• **Work to be completed**: Copy out every line of each entry below, reproducing each one character for character.

• **Data**:
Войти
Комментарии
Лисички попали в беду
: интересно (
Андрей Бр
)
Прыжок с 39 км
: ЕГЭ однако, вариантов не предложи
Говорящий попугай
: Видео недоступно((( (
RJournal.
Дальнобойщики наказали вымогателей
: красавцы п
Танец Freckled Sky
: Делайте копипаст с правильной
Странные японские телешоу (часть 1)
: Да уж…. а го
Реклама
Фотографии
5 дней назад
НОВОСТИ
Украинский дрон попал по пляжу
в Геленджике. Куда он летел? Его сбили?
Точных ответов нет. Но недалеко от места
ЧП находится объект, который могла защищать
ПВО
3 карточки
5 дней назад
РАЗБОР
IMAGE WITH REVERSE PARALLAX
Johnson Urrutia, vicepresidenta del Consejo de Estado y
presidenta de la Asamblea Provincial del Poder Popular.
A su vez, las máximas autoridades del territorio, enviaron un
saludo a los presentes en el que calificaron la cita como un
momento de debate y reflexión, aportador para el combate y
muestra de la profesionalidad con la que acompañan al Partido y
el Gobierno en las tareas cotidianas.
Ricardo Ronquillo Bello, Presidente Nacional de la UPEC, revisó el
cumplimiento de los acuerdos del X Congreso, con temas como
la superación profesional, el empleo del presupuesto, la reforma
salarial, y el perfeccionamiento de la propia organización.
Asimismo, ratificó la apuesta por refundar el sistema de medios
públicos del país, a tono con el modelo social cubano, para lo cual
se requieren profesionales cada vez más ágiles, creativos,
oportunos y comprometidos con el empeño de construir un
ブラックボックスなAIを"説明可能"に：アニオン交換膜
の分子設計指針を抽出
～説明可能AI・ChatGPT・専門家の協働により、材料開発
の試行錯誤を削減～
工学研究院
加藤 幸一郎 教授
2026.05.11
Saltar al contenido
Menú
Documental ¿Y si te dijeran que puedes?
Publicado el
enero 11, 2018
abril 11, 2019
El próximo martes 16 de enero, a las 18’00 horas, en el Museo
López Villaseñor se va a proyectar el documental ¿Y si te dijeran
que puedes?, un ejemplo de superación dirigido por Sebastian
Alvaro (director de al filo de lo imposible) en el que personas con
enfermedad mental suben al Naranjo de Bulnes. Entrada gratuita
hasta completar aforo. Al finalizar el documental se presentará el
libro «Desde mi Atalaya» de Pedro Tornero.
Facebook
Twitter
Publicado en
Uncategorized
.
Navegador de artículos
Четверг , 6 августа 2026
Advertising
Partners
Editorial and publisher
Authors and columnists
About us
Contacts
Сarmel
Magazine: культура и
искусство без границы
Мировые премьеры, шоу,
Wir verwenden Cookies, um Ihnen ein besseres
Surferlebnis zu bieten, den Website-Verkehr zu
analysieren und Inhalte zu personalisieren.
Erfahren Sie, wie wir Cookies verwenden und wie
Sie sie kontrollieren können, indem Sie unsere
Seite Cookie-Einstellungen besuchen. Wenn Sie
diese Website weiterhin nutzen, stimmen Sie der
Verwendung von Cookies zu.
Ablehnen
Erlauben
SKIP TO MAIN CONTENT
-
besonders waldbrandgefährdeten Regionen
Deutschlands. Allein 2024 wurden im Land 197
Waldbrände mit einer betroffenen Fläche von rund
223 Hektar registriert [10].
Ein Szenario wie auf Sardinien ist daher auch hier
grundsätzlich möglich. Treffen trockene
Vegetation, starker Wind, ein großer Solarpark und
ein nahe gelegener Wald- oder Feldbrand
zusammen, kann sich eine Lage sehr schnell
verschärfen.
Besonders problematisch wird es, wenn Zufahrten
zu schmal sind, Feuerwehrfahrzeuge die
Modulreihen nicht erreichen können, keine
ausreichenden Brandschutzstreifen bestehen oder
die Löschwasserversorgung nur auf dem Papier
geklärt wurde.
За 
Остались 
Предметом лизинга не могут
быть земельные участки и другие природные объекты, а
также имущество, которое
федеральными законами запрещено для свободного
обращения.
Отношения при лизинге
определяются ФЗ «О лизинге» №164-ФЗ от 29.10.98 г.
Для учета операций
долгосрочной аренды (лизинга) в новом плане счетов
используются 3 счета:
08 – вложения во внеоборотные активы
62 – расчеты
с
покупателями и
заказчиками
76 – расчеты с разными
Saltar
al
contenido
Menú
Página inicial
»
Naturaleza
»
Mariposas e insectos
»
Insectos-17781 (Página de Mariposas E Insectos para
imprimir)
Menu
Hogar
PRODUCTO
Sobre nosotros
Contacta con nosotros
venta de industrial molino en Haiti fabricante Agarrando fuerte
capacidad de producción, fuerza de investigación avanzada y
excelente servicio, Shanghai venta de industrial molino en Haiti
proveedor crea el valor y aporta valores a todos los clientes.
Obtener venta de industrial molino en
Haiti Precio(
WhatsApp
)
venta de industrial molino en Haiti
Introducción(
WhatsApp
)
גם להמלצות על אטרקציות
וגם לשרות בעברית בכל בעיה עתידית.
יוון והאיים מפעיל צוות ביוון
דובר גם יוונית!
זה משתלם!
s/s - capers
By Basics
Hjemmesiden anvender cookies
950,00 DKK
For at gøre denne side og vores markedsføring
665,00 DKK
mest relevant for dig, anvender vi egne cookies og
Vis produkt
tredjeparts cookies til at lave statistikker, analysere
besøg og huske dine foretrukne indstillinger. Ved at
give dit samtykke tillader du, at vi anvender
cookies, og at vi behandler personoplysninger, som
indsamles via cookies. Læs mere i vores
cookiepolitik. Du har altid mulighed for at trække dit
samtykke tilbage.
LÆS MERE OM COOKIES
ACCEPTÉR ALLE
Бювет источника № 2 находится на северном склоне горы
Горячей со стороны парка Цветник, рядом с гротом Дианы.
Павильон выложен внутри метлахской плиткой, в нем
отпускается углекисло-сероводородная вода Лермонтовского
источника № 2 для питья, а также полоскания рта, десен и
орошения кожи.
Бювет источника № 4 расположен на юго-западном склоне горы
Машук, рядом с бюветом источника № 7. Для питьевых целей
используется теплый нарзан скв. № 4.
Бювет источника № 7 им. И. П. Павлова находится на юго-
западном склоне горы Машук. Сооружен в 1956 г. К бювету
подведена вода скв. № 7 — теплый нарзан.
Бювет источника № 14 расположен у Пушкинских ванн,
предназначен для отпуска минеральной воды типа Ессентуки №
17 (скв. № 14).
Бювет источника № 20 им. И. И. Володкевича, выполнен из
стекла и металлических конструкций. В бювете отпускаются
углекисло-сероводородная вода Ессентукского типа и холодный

• **Response to the exercise**:
Войти
Комментарии
Лисички попали в беду
: интересно (
Андрей Бр
)
Прыжок с 39 км
: ЕГЭ однако, вариантов не предложи
Говорящий попугай
: Видео недоступно((( (
RJournal.
Дальнобойщики наказали вымогателей
: красавцы п
Танец Freckled Sky
: Делайте копипаст с правильной
Странные японские телешоу (часть 1)
: Да уж…. а го
Реклама
Фотографии
5 дней назад
НОВОСТИ
Украинский дрон попал по пляжу
в Геленджике. Куда он летел? Его сбили?
Точных ответов нет. Но недалеко от места
ЧП находится объект, который могла защищать
ПВО
3 карточки
5 дней назад
РАЗБОР
IMAGE WITH REVERSE PARALLAX
Johnson Urrutia, vicepresidenta del Consejo de Estado y
presidenta de la Asamblea Provincial del Poder Popular.
A su vez, las máximas autoridades del territorio, enviaron un
saludo a los presentes en el que calificaron la cita como un
momento de debate y reflexión, aportador para el combate y
muestra de la profesionalidad con la que acompañan al Partido y
el Gobierno en las tareas cotidianas.
Ricardo Ronquillo Bello, Presidente Nacional de la UPEC, revisó el
cumplimiento de los acuerdos del X Congreso, con temas como
la superación profesional, el empleo del presupuesto, la reforma
salarial, y el perfeccionamiento de la propia organización.
Asimismo, ratificó la apuesta por refundar el sistema de medios
públicos del país, a tono con el modelo social cubano, para lo cual
se requieren profesionales cada vez más ágiles, creativos,
oportunos y comprometidos con el empeño de construir un
ブラックボックスなAIを"説明可能"に：アニオン交換膜
の分子設計指針を抽出
～説明可能AI・ChatGPT・専門家の協働により、材料開発
の試行錯誤を削減～
工学研究院
加藤 幸一郎 教授
2026.05.11
Saltar al contenido
Menú
Documental ¿Y si te dijeran que puedes?
Publicado el
enero 11, 2018
abril 11, 2019
El próximo martes 16 de enero, a las 18’00 horas, en el Museo
López Villaseñor se va a proyectar el documental ¿Y si te dijeran
que puedes?, un ejemplo de superación dirigido por Sebastian
Alvaro (director de al filo de lo imposible) en el que personas con
enfermedad mental suben al Naranjo de Bulnes. Entrada gratuita
hasta completar aforo. Al finalizar el documental se presentará el
libro «Desde mi Atalaya» de Pedro Tornero.
Facebook
Twitter
Publicado en
Uncategorized
.
Navegador de artículos
Четверг , 6 августа 2026
Advertising
Partners
Editorial and publisher
Authors and columnists
About us
Contacts
Сarmel
Magazine: культура и
искусство без границы
Мировые премьеры, шоу,
Wir verwenden Cookies, um Ihnen ein besseres
Surferlebnis zu bieten, den Website-Verkehr zu
analysieren und Inhalte zu personalisieren.
Erfahren Sie, wie wir Cookies verwenden und wie
Sie sie kontrollieren können, indem Sie unsere
Seite Cookie-Einstellungen besuchen. Wenn Sie
diese Website weiterhin nutzen, stimmen Sie der
Verwendung von Cookies zu.
Ablehnen
Erlauben
SKIP TO MAIN CONTENT
-
besonders waldbrandgefährdeten Regionen
Deutschlands. Allein 2024 wurden im Land 197
Waldbrände mit einer betroffenen Fläche von rund
223 Hektar registriert [10].
Ein Szenario wie auf Sardinien ist daher auch hier
grundsätzlich möglich. Treffen trockene
Vegetation, starker Wind, ein großer Solarpark und
ein nahe gelegener Wald- oder Feldbrand
zusammen, kann sich eine Lage sehr schnell
verschärfen.
Besonders problematisch wird es, wenn Zufahrten
zu schmal sind, Feuerwehrfahrzeuge die
Modulreihen nicht erreichen können, keine
ausreichenden Brandschutzstreifen bestehen oder
die Löschwasserversorgung nur auf dem Papier
geklärt wurde.
За 
Остались 
Предметом лизинга не могут
быть земельные участки и другие природные объекты, а
также имущество, которое
федеральными законами запрещено для свободного
обращения.
Отношения при лизинге
определяются ФЗ «О лизинге» №164-ФЗ от 29.10.98 г.
Для учета операций
долгосрочной аренды (лизинга) в новом плане счетов
используются 3 счета:
08 – вложения во внеоборотные активы
62 – расчеты
с
покупателями и
заказчиками
76 – расчеты с разными
Saltar
al
contenido
Menú
Página inicial
»
Naturaleza
»
Mariposas e insectos
»
Insectos-17781 (Página de Mariposas E Insectos para
imprimir)
Menu
Hogar
PRODUCTO
Sobre nosotros
Contacta con nosotros
venta de industrial molino en Haiti fabricante Agarrando fuerte
capacidad de producción, fuerza de investigación avanzada y
excelente servicio, Shanghai venta de industrial molino en Haiti
proveedor crea el valor y aporta valores a todos los clientes.
Obtener venta de industrial molino en
Haiti Precio(
WhatsApp
)
venta de industrial molino en Haiti
Introducción(
WhatsApp
)
גם להמלצות על אטרקציות
וגם לשרות בעברית בכל בעיה עתידית.
יוון והאיים מפעיל צוות ביוון
דובר גם יוונית!
זה משתלם!
s/s - capers
By Basics
Hjemmesiden anvender cookies
950,00 DKK
For at gøre denne side og vores markedsføring
665,00 DKK
mest relevant for dig, anvender vi egne cookies og
Vis produkt
tredjeparts cookies til at lave statistikker, analysere
besøg og huske dine foretrukne indstillinger. Ved at
give dit samtykke tillader du, at vi anvender
cookies, og at vi behandler personoplysninger, som
indsamles via cookies. Læs mere i vores
cookiepolitik. Du har altid mulighed for at trække dit
samtykke tilbage.
LÆS MERE OM COOKIES
ACCEPTÉR ALLE
Бювет источника № 2 находится на северном склоне горы
Горячей со стороны парка Цветник, рядом с гротом Дианы.
Павильон выложен внутри метлахской плиткой, в нем
отпускается углекисло-сероводородная вода Лермонтовского
источника № 2 для питья, а также полоскания рта, десен и
орошения кожи.
Бювет источника № 4 расположен на юго-западном склоне горы
Машук, рядом с бюветом источника № 7. Для питьевых целей
используется теплый нарзан скв. № 4.
Бювет источника № 7 им. И. П. Павлова находится на юго-
западном склоне горы Машук. Сооружен в 1956 г. К бювету
подведена вода скв. № 7 — теплый нарзан.
Бювет источника № 14 расположен у Пушкинских ванн,
предназначен для отпуска минеральной воды типа Ессентуки №
17 (скв. № 14).
Бювет источника № 20 им. И. И. Володкевича, выполнен из
стекла и металлических конструкций. В бювете отпускаются
углекисло-сероводородная вода Ессентукского типа и холодный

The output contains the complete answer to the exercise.